§ **SOURCE TEXT**
◆ ◆ ◆

After drying the PTFE fibrid-asbestos fiber deposit at a temperature of about 100°C, it is heated to a temperature in excess of about 290°C up to a temperature of about 400°C The exact mechanism by which the present invention results in a long lasting cheaper diaphragm is not known with certainty, but most likely is a combination of the following:
(1) the general mix or tangled nature of the PTFE fibrids and asbestos fibers themselves tend to result in a more stable diaphragm, which is further improved by a shrinking of the PTFE fibrids due to thermal memory or the like by heating above about 290°C so as to pull the asbestos fibers closer together to form a more compact, stable diaphragm, and/or
(2) the heating of the PTFE fibrids above 327°±10°C probably softens the PTFE fibrids so that they attach to the other PTFE fibrids they are in contact with and/or to the asbestos fibers they are in contact with so as to yield a reinforced network which increases the diaphragm stability.
As stated above the heating must be above about 290° and may extend as high as 400°C Although temperatures as high as 400°C can be utilized with appropriate shortening of the heating time, temperatures above 380°C should be avoided as thermal degradation of the polytetrafluoroethylene starts at about this temperature and interferes to a degree with the effectiveness of the process.
Preferably, the PTFE fibrid-asbestos fiber deposit is heated above the fusion or transition temperature of the PTFE, i.e. 327°±10°C At these more elevated temperatures, it is possible to use a lesser amount of PTFE fibrids to obtain equivalent results due to the additional attachments formed between the fibrids themselves and/or the fibrids and the asbestos fibers. Most preferably, this heating step is between about 340°C and about 370°C
As a result of the heating above 290°C or fusion point, the polytetrafluoroethylene fibrids form a reticulate or matrix configuration and shrink. The network or matrix acts to hold in or enclose asbestos fibers for improved dimensional stability. As a result of shrinkage during fusion, the diaphragm is made more porous. The increased porosity of the diaphragm so produced reduces the electrical resistance in an operating cell and results in consequent power savings.
The following examples are presented to illustrate the invention and specific embodiments by which the invention can be effected.
To demonstrate the suitable need for fibrid inducing substrate, CaCO3 powder (Fisher 2-20 microns) was used in the following manner: To 98 parts by weight of the CaCO3 was added 3.3 parts by weight of a 60% solids PTFE dispersion (Teflon 30B). Shearing was applied by mulling in a mortar and pestle at 80°C for 10 min. The CaCO3 was then removed from the mixture by leaching with dilute HCl, and the resulting fibrid residue was washed and then dried at 100°C for 1 hour to yield about 2.0 parts of Teflon fibrids.

◆ ◆ ◆

§ **RAW DATA**
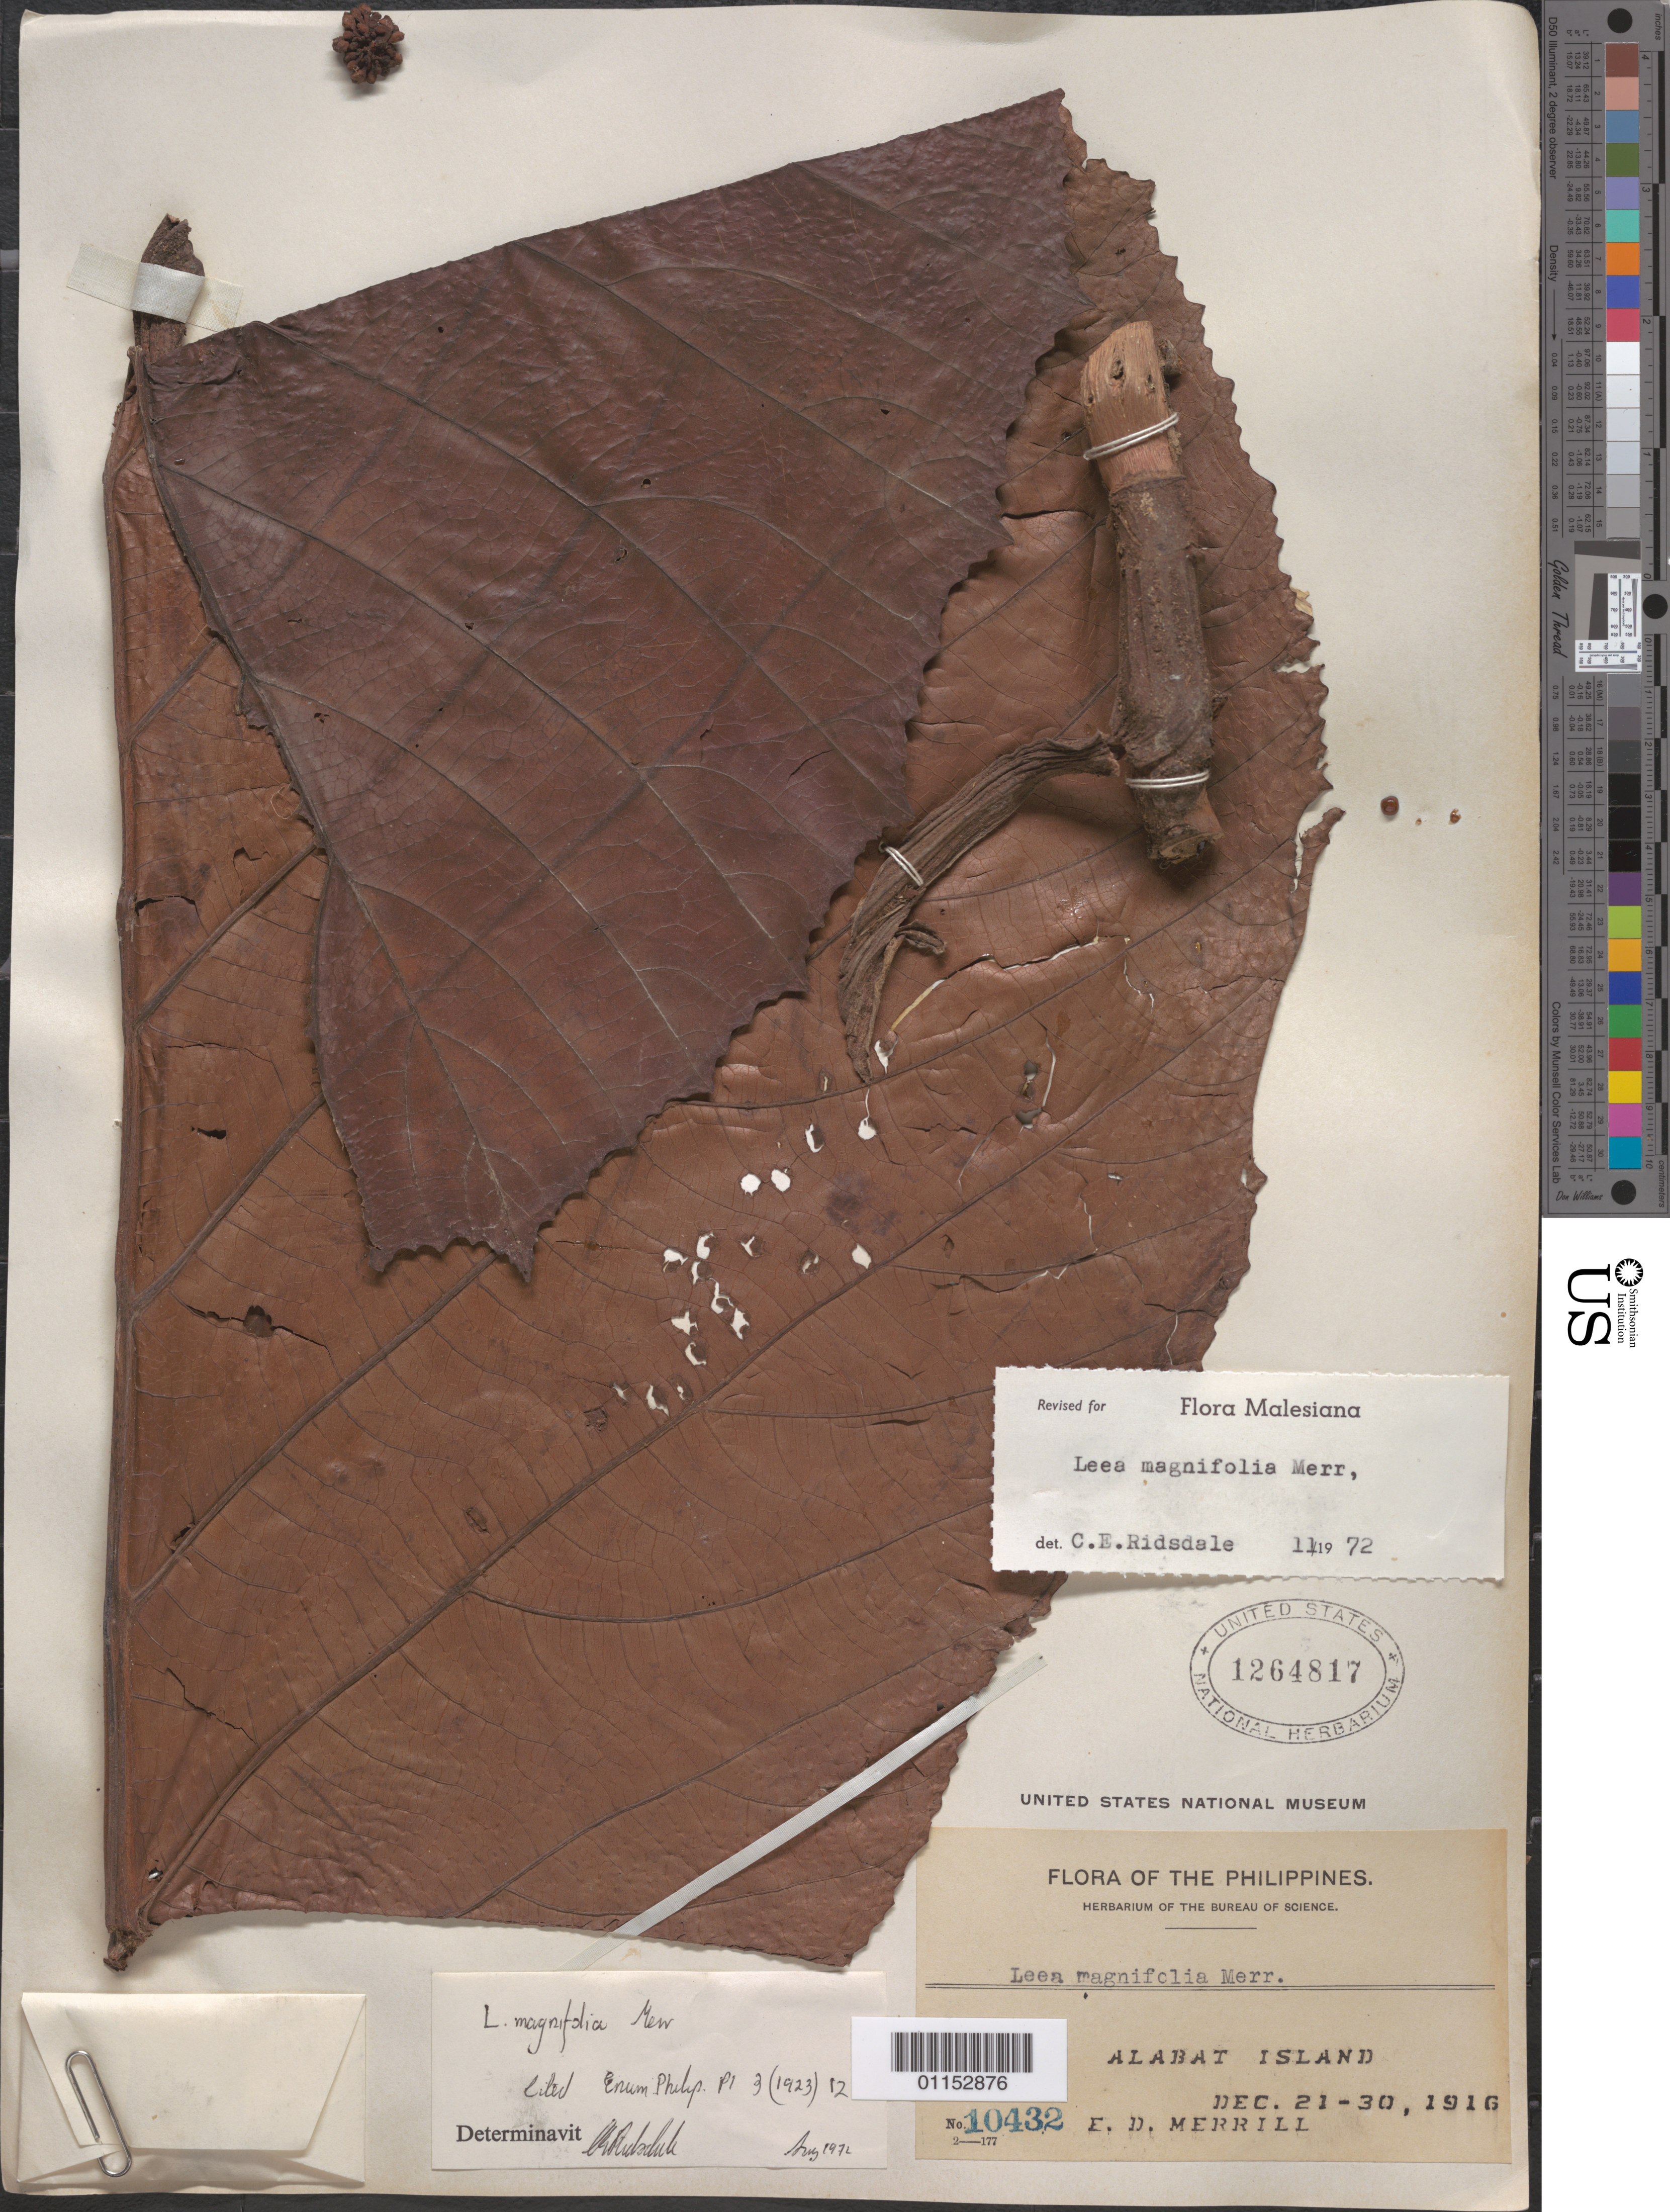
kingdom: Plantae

◆ ◆ ◆

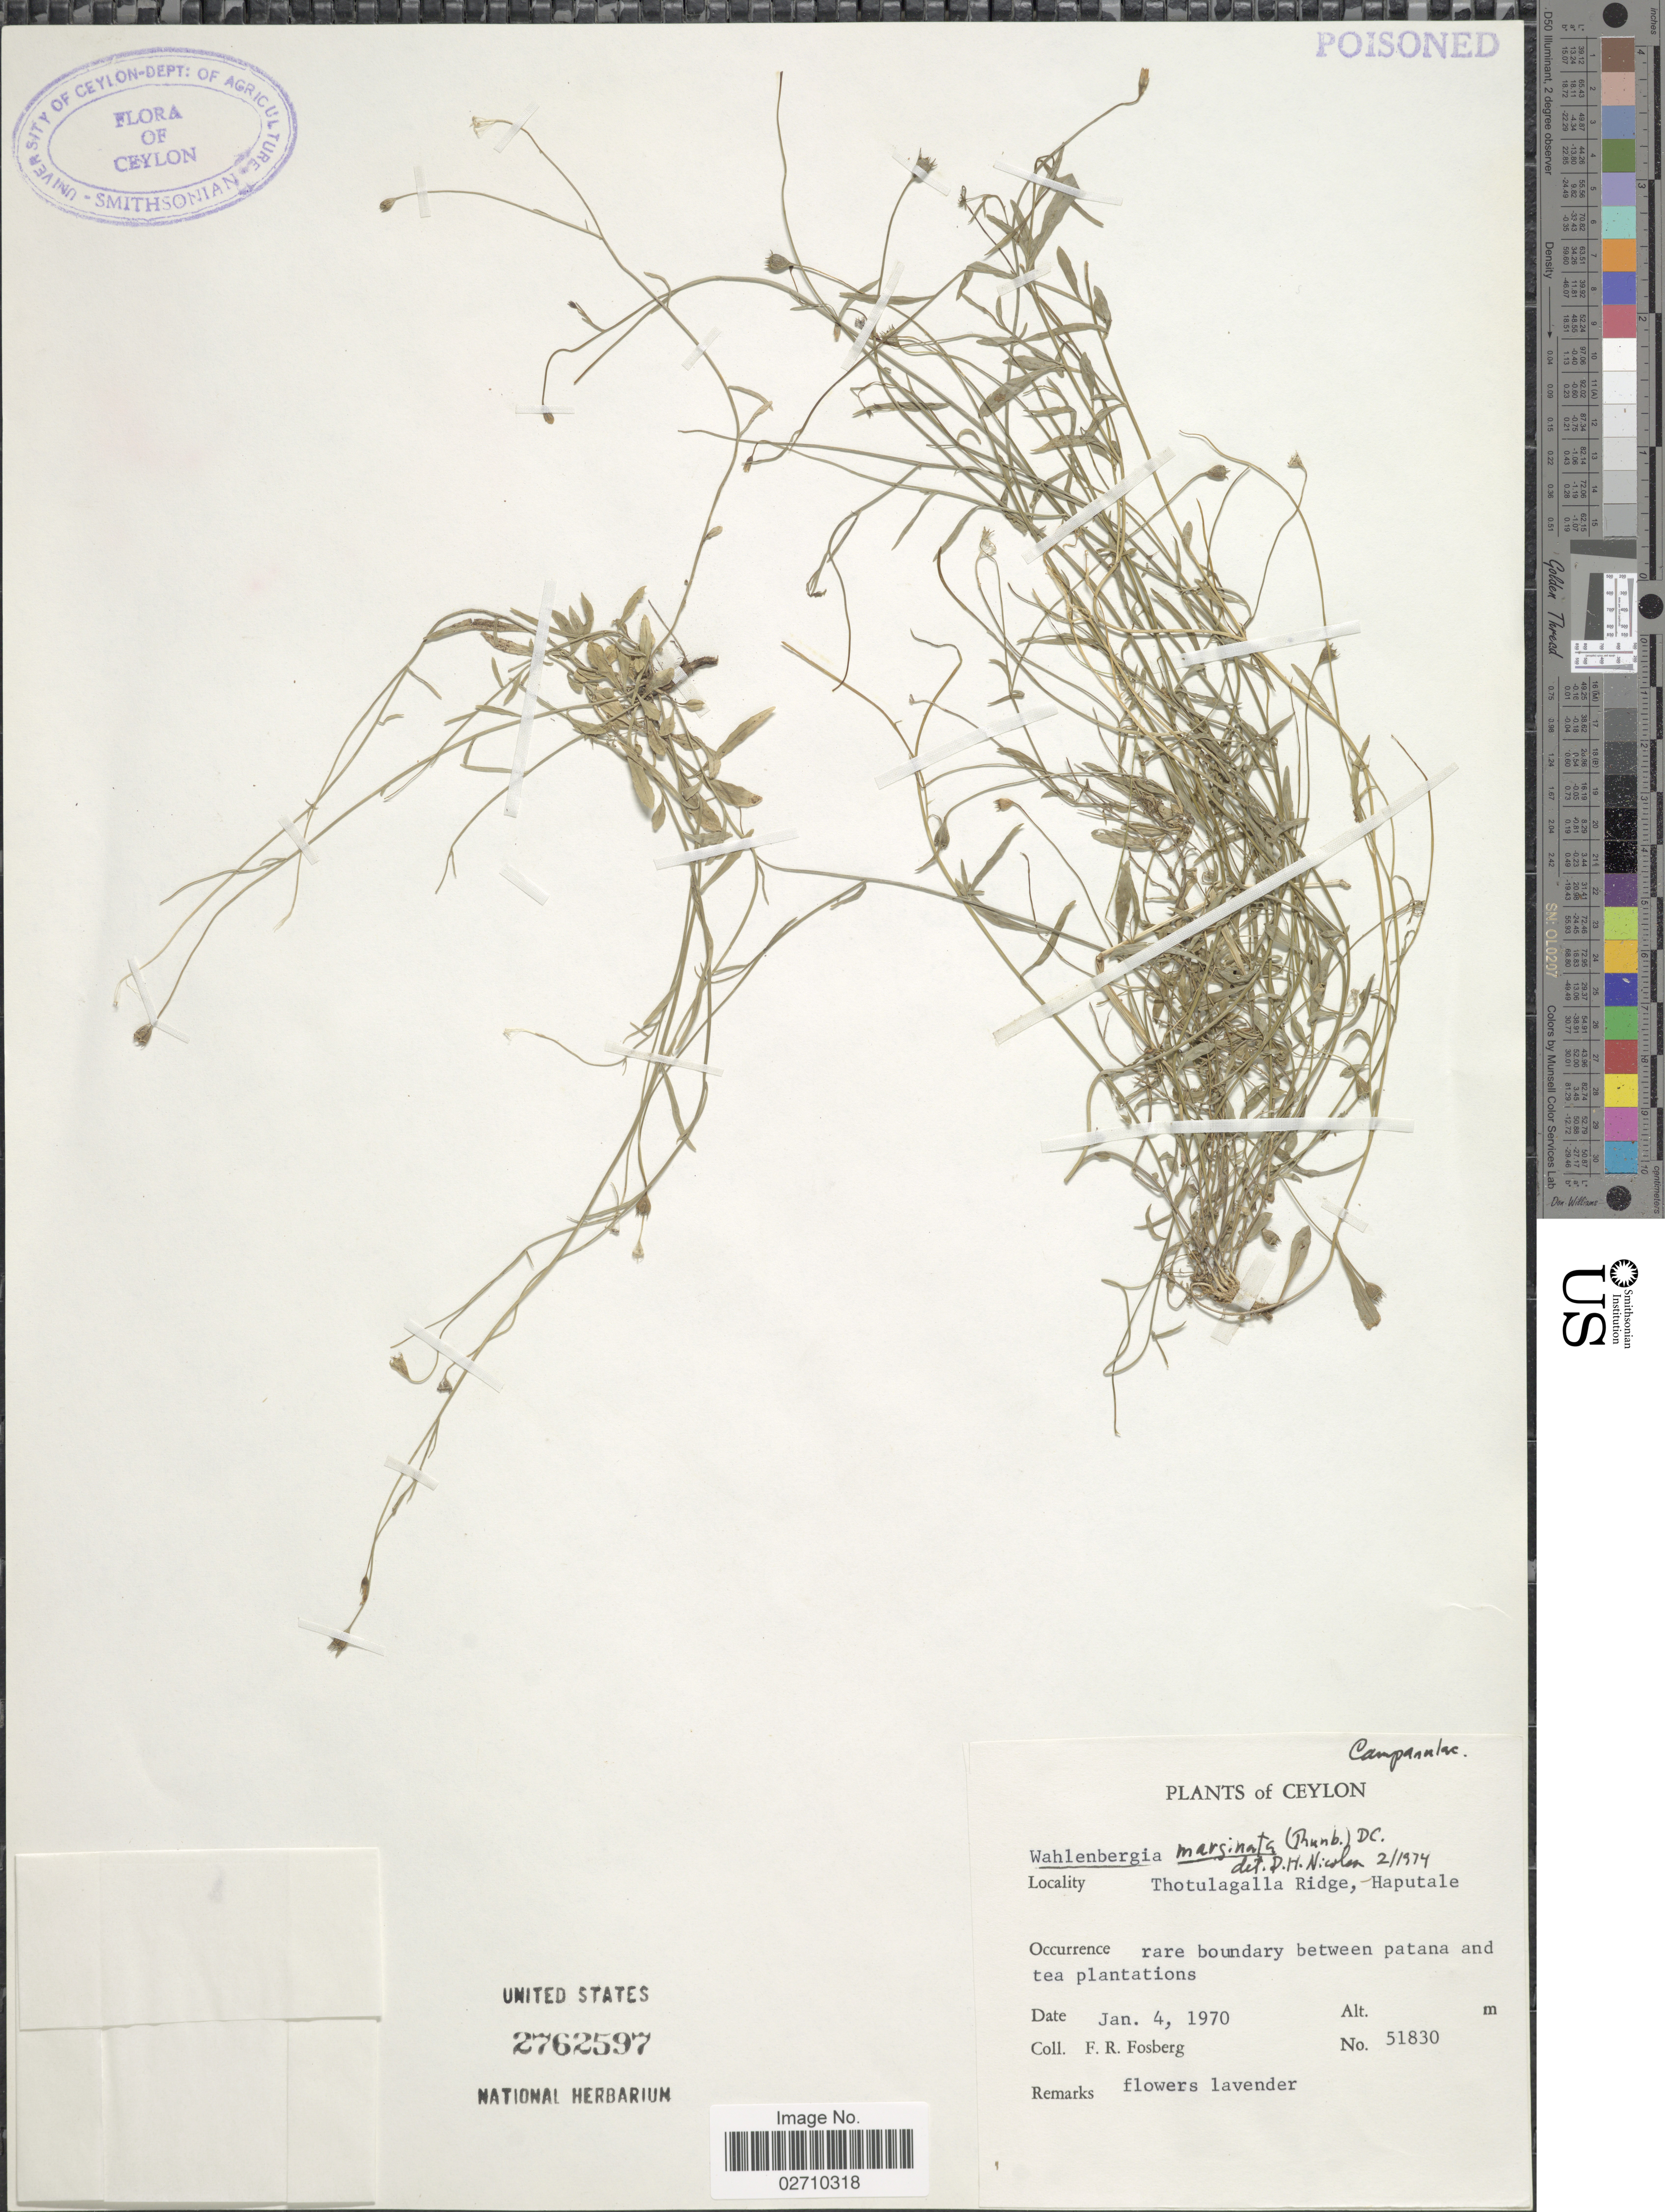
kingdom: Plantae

◆ ◆ ◆

§ **TASK BRIEF**
Set down the part of the diaphragm passage that opens with the words containing "The following examples" and closes with "of Teflon fibrids.". The material has no connection to the diaphragm passage.

§ **COMPLETED TASK**
The following examples are presented to illustrate the invention and specific embodiments by which the invention can be effected.
To demonstrate the suitable need for fibrid inducing substrate, CaCO3 powder (Fisher 2-20 microns) was used in the following manner: To 98 parts by weight of the CaCO3 was added 3.3 parts by weight of a 60% solids PTFE dispersion (Teflon 30B). Shearing was applied by mulling in a mortar and pestle at 80°C for 10 min. The CaCO3 was then removed from the mixture by leaching with dilute HCl, and the resulting fibrid residue was washed and then dried at 100°C for 1 hour to yield about 2.0 parts of Teflon fibrids.